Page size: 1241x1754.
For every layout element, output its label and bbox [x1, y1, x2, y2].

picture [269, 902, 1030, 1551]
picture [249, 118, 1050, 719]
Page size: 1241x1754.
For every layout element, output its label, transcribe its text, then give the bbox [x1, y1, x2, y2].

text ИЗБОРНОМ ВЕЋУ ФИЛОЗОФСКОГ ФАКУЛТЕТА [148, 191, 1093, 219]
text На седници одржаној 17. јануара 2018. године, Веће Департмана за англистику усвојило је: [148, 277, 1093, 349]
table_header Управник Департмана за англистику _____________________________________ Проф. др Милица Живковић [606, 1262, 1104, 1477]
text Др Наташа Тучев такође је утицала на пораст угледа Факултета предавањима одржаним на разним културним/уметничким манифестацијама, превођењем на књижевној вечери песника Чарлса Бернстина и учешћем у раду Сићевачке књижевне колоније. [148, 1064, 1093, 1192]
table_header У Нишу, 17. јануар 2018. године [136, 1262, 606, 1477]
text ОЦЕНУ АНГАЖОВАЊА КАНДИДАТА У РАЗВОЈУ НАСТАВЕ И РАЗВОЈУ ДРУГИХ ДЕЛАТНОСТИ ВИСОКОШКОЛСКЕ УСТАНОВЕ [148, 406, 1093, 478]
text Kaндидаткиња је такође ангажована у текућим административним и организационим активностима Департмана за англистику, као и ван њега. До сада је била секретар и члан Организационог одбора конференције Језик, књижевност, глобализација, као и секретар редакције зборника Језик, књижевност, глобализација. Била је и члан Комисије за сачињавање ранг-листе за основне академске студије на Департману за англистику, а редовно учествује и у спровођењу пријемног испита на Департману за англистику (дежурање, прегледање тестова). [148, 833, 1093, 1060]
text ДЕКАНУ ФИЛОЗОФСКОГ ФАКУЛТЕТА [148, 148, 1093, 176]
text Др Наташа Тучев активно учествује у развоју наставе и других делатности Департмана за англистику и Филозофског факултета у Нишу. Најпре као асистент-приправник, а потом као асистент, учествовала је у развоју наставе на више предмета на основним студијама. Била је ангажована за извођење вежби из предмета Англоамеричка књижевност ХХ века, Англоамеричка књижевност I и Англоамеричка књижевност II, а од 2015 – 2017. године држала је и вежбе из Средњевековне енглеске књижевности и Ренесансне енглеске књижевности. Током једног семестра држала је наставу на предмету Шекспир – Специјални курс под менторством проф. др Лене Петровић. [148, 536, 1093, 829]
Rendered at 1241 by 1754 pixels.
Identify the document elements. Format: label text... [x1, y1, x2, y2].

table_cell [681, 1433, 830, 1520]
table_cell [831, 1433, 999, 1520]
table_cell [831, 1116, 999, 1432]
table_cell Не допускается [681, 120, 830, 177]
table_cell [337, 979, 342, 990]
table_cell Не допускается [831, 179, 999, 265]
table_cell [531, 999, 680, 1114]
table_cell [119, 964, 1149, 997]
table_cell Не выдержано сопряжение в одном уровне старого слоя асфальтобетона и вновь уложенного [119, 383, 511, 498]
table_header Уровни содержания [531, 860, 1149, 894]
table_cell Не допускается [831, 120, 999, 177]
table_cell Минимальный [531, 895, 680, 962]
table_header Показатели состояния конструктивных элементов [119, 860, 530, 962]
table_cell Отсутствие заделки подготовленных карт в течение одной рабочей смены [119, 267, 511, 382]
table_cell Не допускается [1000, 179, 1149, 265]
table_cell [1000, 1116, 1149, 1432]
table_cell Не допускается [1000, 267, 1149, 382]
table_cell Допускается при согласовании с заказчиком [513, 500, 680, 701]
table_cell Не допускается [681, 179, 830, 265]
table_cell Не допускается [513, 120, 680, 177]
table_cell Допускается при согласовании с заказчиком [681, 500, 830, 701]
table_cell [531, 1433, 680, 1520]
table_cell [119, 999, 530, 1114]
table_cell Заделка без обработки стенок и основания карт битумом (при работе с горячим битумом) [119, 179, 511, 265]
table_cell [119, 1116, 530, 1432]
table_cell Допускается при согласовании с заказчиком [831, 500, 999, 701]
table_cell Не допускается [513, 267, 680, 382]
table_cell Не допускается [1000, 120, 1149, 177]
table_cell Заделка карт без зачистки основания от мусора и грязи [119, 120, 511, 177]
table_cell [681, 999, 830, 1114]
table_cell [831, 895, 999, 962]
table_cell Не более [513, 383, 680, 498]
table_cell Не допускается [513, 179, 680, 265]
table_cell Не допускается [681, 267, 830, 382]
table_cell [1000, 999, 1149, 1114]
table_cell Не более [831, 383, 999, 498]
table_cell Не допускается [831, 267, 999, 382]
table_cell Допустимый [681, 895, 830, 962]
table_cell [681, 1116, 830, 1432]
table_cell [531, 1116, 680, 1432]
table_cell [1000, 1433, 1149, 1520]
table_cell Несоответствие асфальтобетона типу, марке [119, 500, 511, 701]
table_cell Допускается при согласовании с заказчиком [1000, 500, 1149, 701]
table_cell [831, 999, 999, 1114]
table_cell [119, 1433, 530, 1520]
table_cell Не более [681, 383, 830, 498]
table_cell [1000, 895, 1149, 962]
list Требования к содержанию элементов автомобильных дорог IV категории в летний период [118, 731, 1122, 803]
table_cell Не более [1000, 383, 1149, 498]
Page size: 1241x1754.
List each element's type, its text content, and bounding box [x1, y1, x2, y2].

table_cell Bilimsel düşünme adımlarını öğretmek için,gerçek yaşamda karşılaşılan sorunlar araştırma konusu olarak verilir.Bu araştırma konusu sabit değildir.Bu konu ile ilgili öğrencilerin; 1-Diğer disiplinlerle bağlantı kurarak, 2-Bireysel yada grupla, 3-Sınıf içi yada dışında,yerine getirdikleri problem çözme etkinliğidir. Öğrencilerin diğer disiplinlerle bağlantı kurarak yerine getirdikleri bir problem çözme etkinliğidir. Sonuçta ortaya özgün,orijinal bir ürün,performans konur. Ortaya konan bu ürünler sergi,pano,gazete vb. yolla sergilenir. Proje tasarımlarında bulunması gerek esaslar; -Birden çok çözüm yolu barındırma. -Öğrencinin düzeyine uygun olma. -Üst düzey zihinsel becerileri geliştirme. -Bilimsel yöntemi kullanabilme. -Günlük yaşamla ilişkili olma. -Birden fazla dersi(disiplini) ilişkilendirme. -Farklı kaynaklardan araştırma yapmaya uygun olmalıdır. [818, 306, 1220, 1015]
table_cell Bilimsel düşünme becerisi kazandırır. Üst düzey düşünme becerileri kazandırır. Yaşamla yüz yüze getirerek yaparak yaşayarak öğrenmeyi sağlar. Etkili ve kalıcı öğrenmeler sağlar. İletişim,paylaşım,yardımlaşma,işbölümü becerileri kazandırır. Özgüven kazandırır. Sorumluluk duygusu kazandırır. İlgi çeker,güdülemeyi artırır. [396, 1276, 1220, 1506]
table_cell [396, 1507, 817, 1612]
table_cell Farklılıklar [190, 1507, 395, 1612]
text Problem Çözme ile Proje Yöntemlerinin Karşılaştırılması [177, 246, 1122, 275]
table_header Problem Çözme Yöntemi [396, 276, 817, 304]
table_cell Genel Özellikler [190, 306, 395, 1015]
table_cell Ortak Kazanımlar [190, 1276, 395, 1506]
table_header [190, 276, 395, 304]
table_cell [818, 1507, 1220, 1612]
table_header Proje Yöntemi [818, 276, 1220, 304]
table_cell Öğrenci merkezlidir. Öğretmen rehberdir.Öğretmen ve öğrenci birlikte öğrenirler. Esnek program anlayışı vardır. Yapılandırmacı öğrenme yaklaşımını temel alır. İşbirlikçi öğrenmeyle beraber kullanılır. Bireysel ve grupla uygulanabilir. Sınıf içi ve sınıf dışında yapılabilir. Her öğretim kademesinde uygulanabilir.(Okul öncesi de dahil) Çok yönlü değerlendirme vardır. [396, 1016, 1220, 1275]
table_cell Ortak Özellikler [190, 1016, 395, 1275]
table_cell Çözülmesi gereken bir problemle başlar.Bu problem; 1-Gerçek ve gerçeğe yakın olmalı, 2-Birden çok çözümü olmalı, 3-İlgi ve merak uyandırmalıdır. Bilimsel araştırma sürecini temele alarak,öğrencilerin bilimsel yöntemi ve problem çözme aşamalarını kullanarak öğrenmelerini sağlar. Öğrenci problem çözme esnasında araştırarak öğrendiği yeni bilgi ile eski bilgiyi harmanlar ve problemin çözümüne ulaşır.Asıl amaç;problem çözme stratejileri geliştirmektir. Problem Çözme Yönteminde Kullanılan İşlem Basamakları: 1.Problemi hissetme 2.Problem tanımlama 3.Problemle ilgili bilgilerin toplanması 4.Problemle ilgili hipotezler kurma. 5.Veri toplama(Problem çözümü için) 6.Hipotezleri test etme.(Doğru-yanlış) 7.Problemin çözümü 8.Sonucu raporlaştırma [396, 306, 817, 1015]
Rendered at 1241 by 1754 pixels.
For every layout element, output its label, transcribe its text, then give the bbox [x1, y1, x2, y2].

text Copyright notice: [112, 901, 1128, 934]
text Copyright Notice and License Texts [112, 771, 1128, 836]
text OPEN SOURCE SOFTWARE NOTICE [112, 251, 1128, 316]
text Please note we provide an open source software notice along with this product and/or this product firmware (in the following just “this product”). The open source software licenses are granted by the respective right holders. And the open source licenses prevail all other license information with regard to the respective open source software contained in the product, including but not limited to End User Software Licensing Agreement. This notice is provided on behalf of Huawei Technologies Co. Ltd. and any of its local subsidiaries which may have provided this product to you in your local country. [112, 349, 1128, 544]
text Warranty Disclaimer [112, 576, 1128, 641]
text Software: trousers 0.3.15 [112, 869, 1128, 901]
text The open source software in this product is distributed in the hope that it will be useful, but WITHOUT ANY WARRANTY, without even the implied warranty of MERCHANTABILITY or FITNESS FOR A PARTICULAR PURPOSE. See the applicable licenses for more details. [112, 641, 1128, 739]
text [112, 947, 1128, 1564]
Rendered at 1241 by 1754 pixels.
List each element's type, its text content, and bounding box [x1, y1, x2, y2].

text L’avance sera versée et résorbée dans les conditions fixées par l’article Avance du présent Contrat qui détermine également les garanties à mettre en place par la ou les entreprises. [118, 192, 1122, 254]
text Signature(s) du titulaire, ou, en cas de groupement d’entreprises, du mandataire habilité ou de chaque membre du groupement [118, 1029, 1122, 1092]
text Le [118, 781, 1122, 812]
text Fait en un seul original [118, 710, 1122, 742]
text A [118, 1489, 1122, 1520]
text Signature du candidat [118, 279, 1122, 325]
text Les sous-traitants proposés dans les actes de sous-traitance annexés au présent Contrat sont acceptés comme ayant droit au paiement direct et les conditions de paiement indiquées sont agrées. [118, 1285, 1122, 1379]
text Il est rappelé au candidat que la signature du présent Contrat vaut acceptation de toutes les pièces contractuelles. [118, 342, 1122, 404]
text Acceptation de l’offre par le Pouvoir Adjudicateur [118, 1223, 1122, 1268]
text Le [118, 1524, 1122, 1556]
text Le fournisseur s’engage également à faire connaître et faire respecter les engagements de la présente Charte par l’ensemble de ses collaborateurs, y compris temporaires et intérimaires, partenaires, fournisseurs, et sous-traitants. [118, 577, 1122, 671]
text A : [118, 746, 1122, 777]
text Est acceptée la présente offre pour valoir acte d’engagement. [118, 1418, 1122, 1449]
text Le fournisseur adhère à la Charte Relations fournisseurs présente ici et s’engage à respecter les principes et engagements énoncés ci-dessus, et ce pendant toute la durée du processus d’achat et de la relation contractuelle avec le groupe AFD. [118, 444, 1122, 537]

**WHAT THE EXERCISE ASKS**
Working from the data above, extract solely the lines from the one containing "table_cell [119, 999, 530, 1114]" through the one containing "table_cell [681, 999, 830, 1114]", exactly as they appear, both included.

**PROBLEM SOLUTION**
table_cell [119, 999, 530, 1114]
table_cell Заделка без обработки стенок и основания карт битумом (при работе с горячим битумом) [119, 179, 511, 265]
table_cell [119, 1116, 530, 1432]
table_cell Допускается при согласовании с заказчиком [831, 500, 999, 701]
table_cell Не допускается [513, 267, 680, 382]
table_cell Не допускается [1000, 120, 1149, 177]
table_cell Заделка карт без зачистки основания от мусора и грязи [119, 120, 511, 177]
table_cell [681, 999, 830, 1114]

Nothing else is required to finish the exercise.